Myoclonus is a sudden, brief, involuntary muscle jerk. It is caused by abrupt muscle contraction, in the case of positive
myoclonus, or by sudden cessation of ongoing muscular activity, in the case of negative
myoclonus (NM).
Myoclonus may be classified in a number of ways, although classification based on the underlying physiology is the most useful from the therapeutic viewpoint. Given the large number of possible causes of
myoclonus, it is essential to take a good history, to clinically characterize
myoclonus and to look for additional findings on examination in order to limit the list of possible investigations. With regards to the history, the age of onset, the character of
myoclonus, precipitating or alleviating factors, family history and associated symptoms and signs are important. On examination, it is important to see whether the
myoclonus appears at rest, on keeping posture or during action, to note the distribution of jerks and to look for the stimulus sensitivity.
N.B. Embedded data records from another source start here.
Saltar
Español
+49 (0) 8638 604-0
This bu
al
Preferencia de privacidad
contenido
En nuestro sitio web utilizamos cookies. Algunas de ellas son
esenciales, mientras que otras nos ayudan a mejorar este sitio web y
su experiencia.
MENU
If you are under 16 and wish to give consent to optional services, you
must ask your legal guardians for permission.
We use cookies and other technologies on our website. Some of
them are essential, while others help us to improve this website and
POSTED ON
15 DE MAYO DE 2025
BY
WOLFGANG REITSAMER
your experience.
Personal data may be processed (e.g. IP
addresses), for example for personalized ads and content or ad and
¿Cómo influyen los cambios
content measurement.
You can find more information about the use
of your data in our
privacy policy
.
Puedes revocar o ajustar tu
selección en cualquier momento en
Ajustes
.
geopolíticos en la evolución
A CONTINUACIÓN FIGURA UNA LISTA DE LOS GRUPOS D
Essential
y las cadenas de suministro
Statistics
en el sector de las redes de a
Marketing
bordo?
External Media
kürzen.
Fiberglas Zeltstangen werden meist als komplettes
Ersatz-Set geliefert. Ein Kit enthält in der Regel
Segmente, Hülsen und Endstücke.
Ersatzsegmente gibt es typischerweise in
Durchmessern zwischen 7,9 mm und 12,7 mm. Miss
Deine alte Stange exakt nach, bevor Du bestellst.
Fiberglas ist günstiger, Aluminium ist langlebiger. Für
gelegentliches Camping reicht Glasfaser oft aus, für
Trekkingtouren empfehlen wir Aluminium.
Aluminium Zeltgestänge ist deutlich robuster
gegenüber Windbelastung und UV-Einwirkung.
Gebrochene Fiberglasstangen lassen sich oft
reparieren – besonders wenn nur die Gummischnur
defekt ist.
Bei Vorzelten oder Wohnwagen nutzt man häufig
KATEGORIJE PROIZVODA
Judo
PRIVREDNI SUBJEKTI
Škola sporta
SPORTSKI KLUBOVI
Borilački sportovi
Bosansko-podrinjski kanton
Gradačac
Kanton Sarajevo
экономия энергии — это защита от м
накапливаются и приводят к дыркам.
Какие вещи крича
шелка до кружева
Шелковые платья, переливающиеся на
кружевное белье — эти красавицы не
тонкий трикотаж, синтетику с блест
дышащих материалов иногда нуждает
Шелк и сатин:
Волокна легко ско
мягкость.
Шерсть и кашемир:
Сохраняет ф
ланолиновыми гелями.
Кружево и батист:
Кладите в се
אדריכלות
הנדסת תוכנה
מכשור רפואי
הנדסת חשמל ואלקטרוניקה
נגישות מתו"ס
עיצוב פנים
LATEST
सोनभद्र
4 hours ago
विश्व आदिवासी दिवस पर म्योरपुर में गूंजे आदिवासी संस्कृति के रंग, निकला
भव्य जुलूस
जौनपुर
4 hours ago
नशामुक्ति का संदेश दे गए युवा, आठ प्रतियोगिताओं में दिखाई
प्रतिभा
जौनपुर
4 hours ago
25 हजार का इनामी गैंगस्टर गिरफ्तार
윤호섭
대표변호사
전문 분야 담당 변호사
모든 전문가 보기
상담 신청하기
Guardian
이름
Electrophysiological tests are very helpful in determining whether
myoclonus is cortical, subcortical or spinal. A single pharmacological agent rarely control
myoclonus and therefore polytherapy with a combination of drugs, often in large dosages, is usually needed. Generally,
antiepileptic drugs such as
valproate,
levetiracetam and
piracetam are effective in cortical
myoclonus, but less effective in other forms of
myoclonus.
Clonazepam may be helpful with all types of
myoclonus. Focal and
segmental myoclonus, irrespective of its origin, may be treated with
botulinum toxin injections, with variable success.